* Aim of the exercise:
The full data, repeated exactly, is the only answer needed.

* Records for this exercise:
=== Begin Enclosure ===

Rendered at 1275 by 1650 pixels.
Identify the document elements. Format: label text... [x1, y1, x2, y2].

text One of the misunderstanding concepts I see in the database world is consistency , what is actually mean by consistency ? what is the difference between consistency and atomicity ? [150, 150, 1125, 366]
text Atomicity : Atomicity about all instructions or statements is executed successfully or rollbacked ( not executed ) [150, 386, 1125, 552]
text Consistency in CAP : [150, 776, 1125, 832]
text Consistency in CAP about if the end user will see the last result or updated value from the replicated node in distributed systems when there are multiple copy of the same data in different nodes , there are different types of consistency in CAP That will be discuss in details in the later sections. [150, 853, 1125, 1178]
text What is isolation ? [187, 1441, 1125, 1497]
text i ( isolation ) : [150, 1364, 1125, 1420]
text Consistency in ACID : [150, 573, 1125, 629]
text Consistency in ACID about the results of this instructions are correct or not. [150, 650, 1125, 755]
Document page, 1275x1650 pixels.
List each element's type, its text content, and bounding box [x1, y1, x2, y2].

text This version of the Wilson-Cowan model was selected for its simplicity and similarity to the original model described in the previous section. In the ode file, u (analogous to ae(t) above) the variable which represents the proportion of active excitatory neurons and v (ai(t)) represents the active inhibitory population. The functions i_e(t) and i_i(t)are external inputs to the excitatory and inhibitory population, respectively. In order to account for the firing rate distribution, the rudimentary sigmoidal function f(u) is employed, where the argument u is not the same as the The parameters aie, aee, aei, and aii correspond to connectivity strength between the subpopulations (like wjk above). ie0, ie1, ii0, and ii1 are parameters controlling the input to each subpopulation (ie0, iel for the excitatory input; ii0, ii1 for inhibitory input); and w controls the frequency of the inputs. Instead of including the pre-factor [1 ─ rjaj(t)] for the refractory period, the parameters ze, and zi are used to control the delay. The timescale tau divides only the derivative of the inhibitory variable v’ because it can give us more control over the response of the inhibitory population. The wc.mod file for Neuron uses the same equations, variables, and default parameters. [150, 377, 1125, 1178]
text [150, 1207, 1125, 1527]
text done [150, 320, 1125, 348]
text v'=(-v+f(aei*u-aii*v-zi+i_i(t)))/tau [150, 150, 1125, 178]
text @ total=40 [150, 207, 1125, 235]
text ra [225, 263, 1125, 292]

=== End Enclosure ===

* Exercise answer:
Rendered at 1275 by 1650 pixels.
Identify the document elements. Format: label text... [x1, y1, x2, y2].

text One of the misunderstanding concepts I see in the database world is consistency , what is actually mean by consistency ? what is the difference between consistency and atomicity ? [150, 150, 1125, 366]
text Atomicity : Atomicity about all instructions or statements is executed successfully or rollbacked ( not executed ) [150, 386, 1125, 552]
text Consistency in CAP : [150, 776, 1125, 832]
text Consistency in CAP about if the end user will see the last result or updated value from the replicated node in distributed systems when there are multiple copy of the same data in different nodes , there are different types of consistency in CAP That will be discuss in details in the later sections. [150, 853, 1125, 1178]
text What is isolation ? [187, 1441, 1125, 1497]
text i ( isolation ) : [150, 1364, 1125, 1420]
text Consistency in ACID : [150, 573, 1125, 629]
text Consistency in ACID about the results of this instructions are correct or not. [150, 650, 1125, 755]
Document page, 1275x1650 pixels.
List each element's type, its text content, and bounding box [x1, y1, x2, y2].

text This version of the Wilson-Cowan model was selected for its simplicity and similarity to the original model described in the previous section. In the ode file, u (analogous to ae(t) above) the variable which represents the proportion of active excitatory neurons and v (ai(t)) represents the active inhibitory population. The functions i_e(t) and i_i(t)are external inputs to the excitatory and inhibitory population, respectively. In order to account for the firing rate distribution, the rudimentary sigmoidal function f(u) is employed, where the argument u is not the same as the The parameters aie, aee, aei, and aii correspond to connectivity strength between the subpopulations (like wjk above). ie0, ie1, ii0, and ii1 are parameters controlling the input to each subpopulation (ie0, iel for the excitatory input; ii0, ii1 for inhibitory input); and w controls the frequency of the inputs. Instead of including the pre-factor [1 ─ rjaj(t)] for the refractory period, the parameters ze, and zi are used to control the delay. The timescale tau divides only the derivative of the inhibitory variable v’ because it can give us more control over the response of the inhibitory population. The wc.mod file for Neuron uses the same equations, variables, and default parameters. [150, 377, 1125, 1178]
text [150, 1207, 1125, 1527]
text done [150, 320, 1125, 348]
text v'=(-v+f(aei*u-aii*v-zi+i_i(t)))/tau [150, 150, 1125, 178]
text @ total=40 [150, 207, 1125, 235]
text ra [225, 263, 1125, 292]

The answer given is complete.